Clive Limpkin, right, of The Sun received the Robert Capa Award in New York for his book The Battle of the Bogside. The prize, named after the famous Life photographer, was awarded each year for “superlative still photography requiring exceptional courage and enterprise abroad”. Limpkin’s book contained 150 pictures of the fighting in Northern Ireland over a three year period.
- July 26, 2017
- July 6, 2017
- June 29, 2017
Scots revolt against editor
More than 30 journalists at the Glasgow Herald signed a statement protesting to editor Alistair Warren after the paper carried an advert promoting South Africa as an investment opportunity. The protest followed disclosures in The Guardian about poor wages paid to black workers in South Africa. Warren said he could not subscribe to the view that if the paper were to ban South African advertising it would do anything to help matters there.
Echo: Top title
Top-selling regional morning paper was The Northern Echo with an ABC of 109,452. It had just announced a price cut – from 3.5p to 3p. Sales of the Echo compared to 108,973 for the Yorkshire Post and 100,387 to the Liverpool Daily Post.
Blott in the Times
Not for the last time, relations between the press and Thames Valley Police were strained. The police were accused of a shutdown on information after Chief Constable David Holdsworth issued a directive to senior officers to withhold information on burglaries on the grounds that publicity encouraged crime.
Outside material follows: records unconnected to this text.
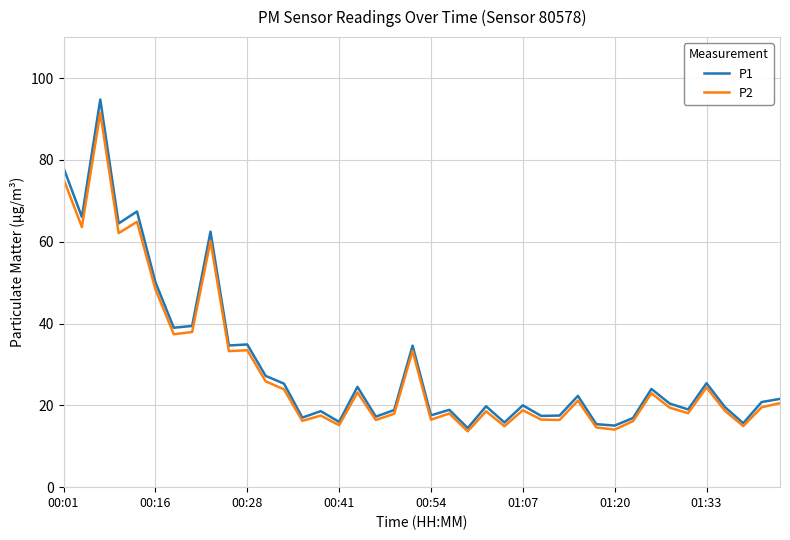

True or false: P2 has more than 0 interior local peaks.

True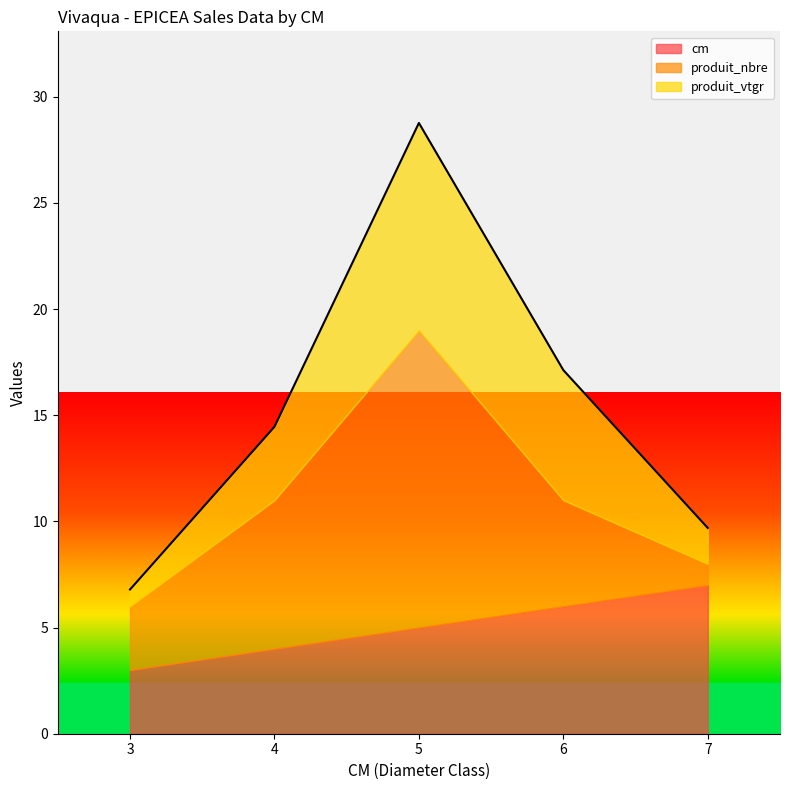

Which series has the largest total across all categories?

produit_nbre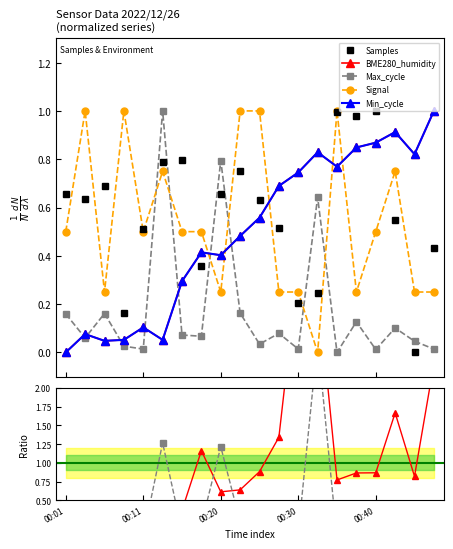

Which has a higher value, 00:08 or 00:13?

00:13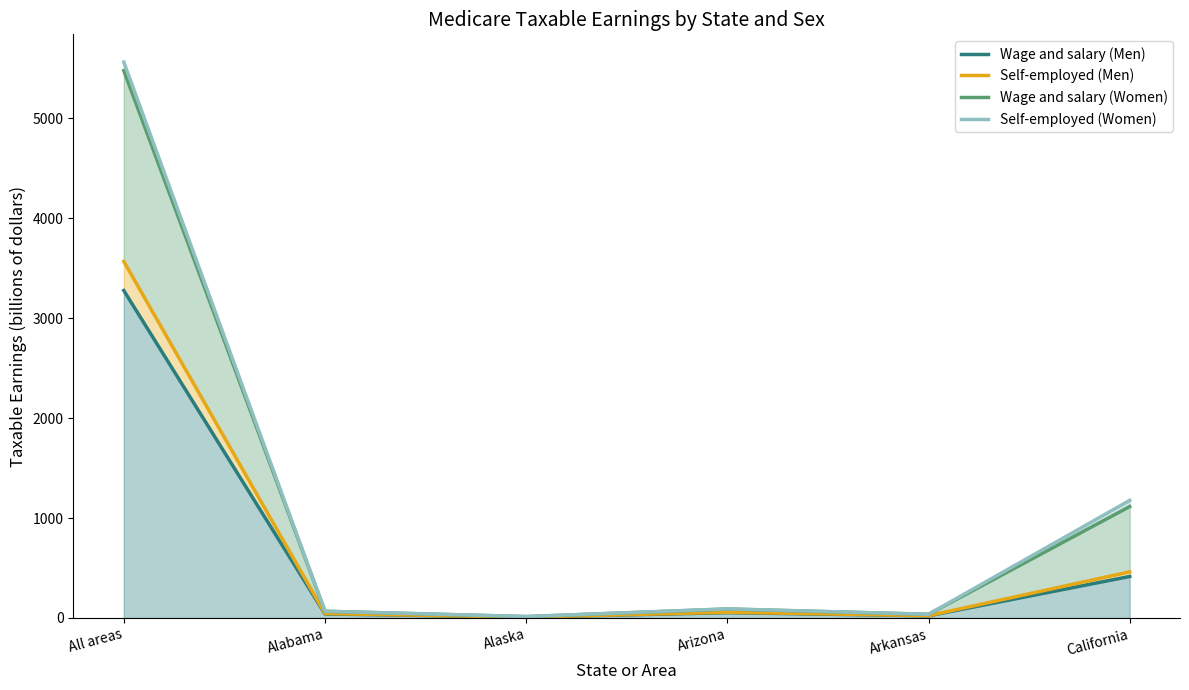

What is the maximum value shown in the chart?

5560.8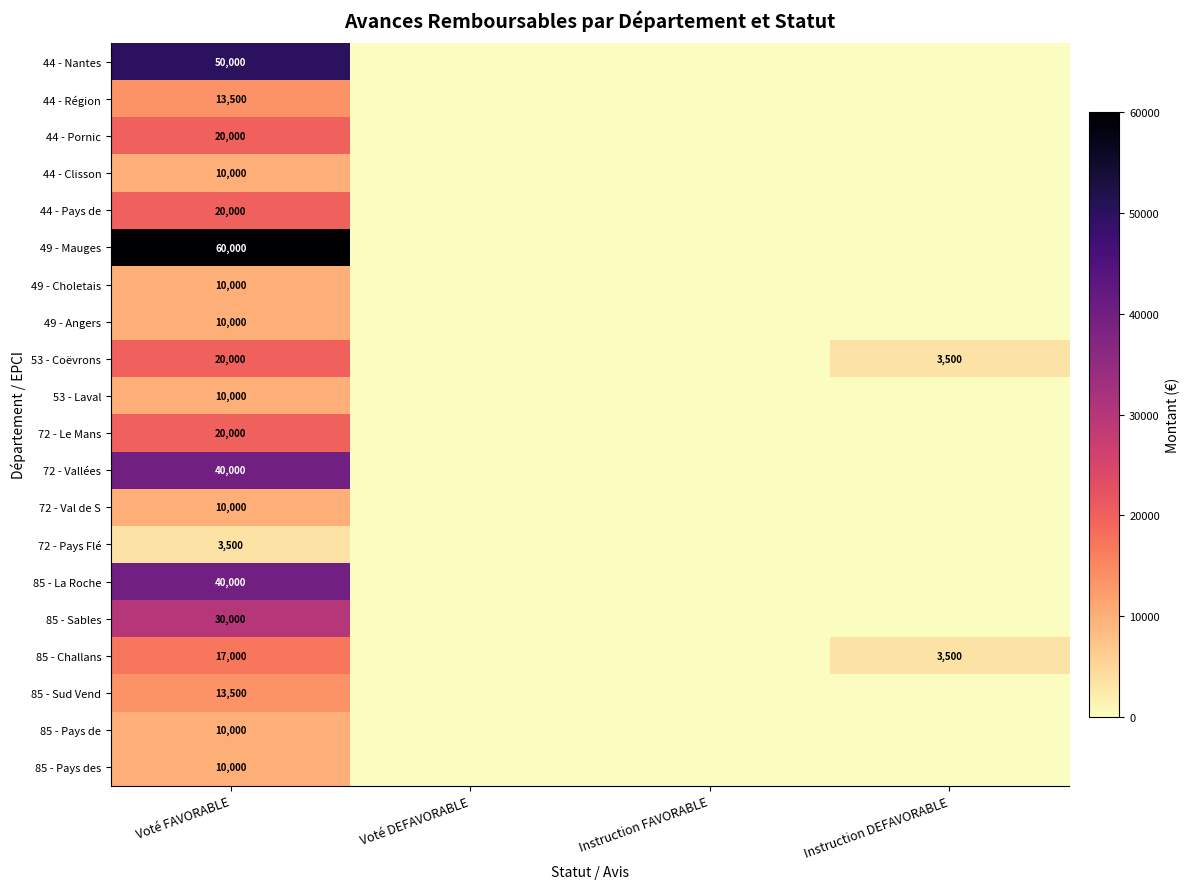

At which label is 85 - Sables closest to 15000?

Voté FAVORABLE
Daily and weekly editors, their papers and local NUJ branches reacted strongly to the chief constable’s move. Eric Blott, deputy general secretary of the NUJ, in a letter to The Times, asked: “If one chief constable can stop the flow of information on burglaries, what is to stop another saying he believes stories about muggings incite the commission of other offences and proposes to withhold information about them?”
Absence always noted
Chapman Pincher, described as “the reporter whose absence from the splash of the Daily Express makes you think he is ill”, was elected to the title’s board.
Champagne popped all over the newsroom at the Evening News to celebrate Caren Meyer being named campaigning journalist of the year in the National Press Awards. She won the award for an investigation into one of the largest property companies in the country. Also featured on the front page was Harold Evans who was named journalist of the year for a series of investigations by The Sunday Times.
Uproar over harsh sentence
Journalists and press freedom campaigners were shocked at the severe sentence of two years with hard labour imposed on Rhodesian journalist Peter Niesewand, a correspondent for the BBC and The Guardian, convicted after a secret trial of an undisclosed contravention of the Rhodesian Official Secrets Act.
A May day without papers
It was announced that no national papers were to be published on 1 May – the day of an official TUC protest. The Newspaper Publishers Association said: “The repeated interference with the production of national newspapers for political purposes is damaging to the long-term interests of union members.”
Robin Ludlow, the Queen’s press secretary, resigned after 15 months after a “difference of opinion”. Ludlow, former Economist marketing manager, was believed to have clashed with the Establishment as he tried to update the royal image. He was to be succeeded by the BBC’s court correspondent, Ronald Allison.